◆ **Excerpt to read**:
· · · · ·

During that year I heard perhaps the best living scholar on Martin Luther, Heiko Oberman, talk about the unique contributions and innovations of Luther. Lutheran or not, we stand here still speaking, if not his language, at least his vocabulary.
Oberman said that Luther was the first medieval person to realize that the Devil does not bother tempting bad, immoral people - they are already his! - but the Devil goes after the saints and other good folk with a vengeance. The perception of that day, and perhaps still ours as well, is that bad, sin-full people are the ones tortured and tempted by the Devil. Good Christians are above all this furor and sail blissfully through the travails of this life.
Young Martin thought this was the way it was supposed to work, yet try as he might to be righteous and holy and Christian, he was still afflicted with doubts - No, afflicted with certainties - that he was damned and lost, that God hated him.
Then he got the point, justified by faith and all that. But even more he knew it worked the other way around - the righteous were the ones continually tempted and afflicted by evil, precisely because they were good and knew the real difference. The demons knew them by name.
Three short vignettes are run by us today. A day in the life right at the very beginning of the ministry of Jesus. No big happenings, but not really an average day either.
Jesus had called his disciples, and went to Capernaum on the sabbath. Capernaum appears to have become his home town, a little livelier place than Nazareth. He exorcises the demon out of a man in the synagogue, a feat which surprises and amazes everyone there. He goes home with his new disciples to Simon and Andrew’s house, where Simon’s mother-in-law is sick with a fever. Jesus goes up to the mother-in-law, raises her up by the hand out of bed, and the fever breaks. She begins to serve them at once, for which the feminists have never forgiven Jesus.
Forget about the feminists for the moment: I bet a bunch of you are saying to yourself - if Peter had a mother-in-law, doesn’t that mean he had a wife? This could be nasty and intriguing at the same time. There is no mention of Simon Peter’s wife, especially once the wandering ministry of Jesus is fully under way. Peter is the rock upon whom the church was built and the first bishop or pope of Rome. What does that mean for Catholic clerical celibacy and the prohibition of divorce if See of Peter was first inhabited by someone who divorced or abandoned his wife? The Bible can be a lot of fun and mischief.
But this was the sabbath: did Jesus “heal” her, or just help her out of bed? In serving them was she too violating the sabbath prohibitions against work? No conflict here, though later on Jesus will be challenged by the religious leaders about the timeliness of his healing. Healing does not obey a timetable or schedule, and that is common sense.
Yet somebody was paying attention to the time for Mark records that action did not resume until evening at sundown, Saturday night, when the sabbath would have concluded and work would again be permitted.
The whole city seemed to cram around the door, sick people and demon-possessed. Trapped in his healing, he stayed the course until all were gone. He wouldn’t let the demons speak, lest they believed they had something worth saying and had authority.
No word about when Jesus went to bed, but it could not have been early, and then he got up in the deep dark and went to a deserted place to pray. You think he would have slept in, but he had trouble sleeping. Exhausted as much mentally and spiritually as physically, he had to get away to get things in perspective, to pray for the endurance and the patience to continue. And they hunted him down and were in a panic, “Everybody is looking for you. Everybody wants you to help them!”

· · · · ·

◆ **Study material**:

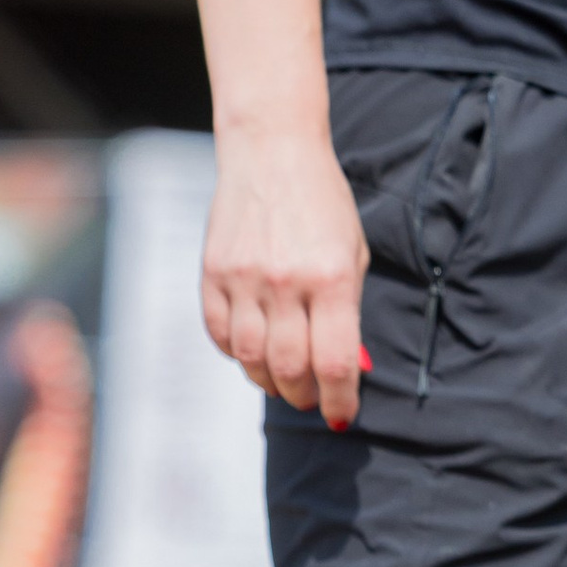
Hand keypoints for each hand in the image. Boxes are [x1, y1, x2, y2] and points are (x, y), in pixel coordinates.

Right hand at [201, 129, 370, 427]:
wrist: (272, 151)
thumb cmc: (323, 204)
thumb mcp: (353, 253)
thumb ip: (349, 311)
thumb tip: (346, 368)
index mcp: (331, 278)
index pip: (334, 363)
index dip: (340, 400)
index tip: (343, 415)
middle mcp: (286, 283)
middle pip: (290, 370)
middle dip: (305, 397)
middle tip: (313, 400)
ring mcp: (244, 279)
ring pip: (251, 360)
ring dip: (269, 382)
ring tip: (283, 382)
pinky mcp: (213, 273)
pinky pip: (221, 334)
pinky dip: (237, 354)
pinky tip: (252, 351)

· · · · ·

◆ **Problems and tasks**:
1) Answer these questions from the text about Luther and Jesus in Capernaum:
(a) Which scholar did the speaker hear talk about Luther's contributions?
(b) To which town did Jesus go on the sabbath after calling his disciples?
(c) When does Mark record that action resumed after the visit to Simon and Andrew's house?
2) Put this sentence from the text about Luther and Jesus in Capernaum into Spanish: "Capernaum appears to have become his home town, a little livelier place than Nazareth."

◆ **Solutions to each task**:
1)
(a) Heiko Oberman
(b) Capernaum
(c) In the evening at sundown on Saturday night, when the sabbath had ended

2) Cafarnaúm parece haberse convertido en su pueblo, un lugar un poco más animado que Nazaret.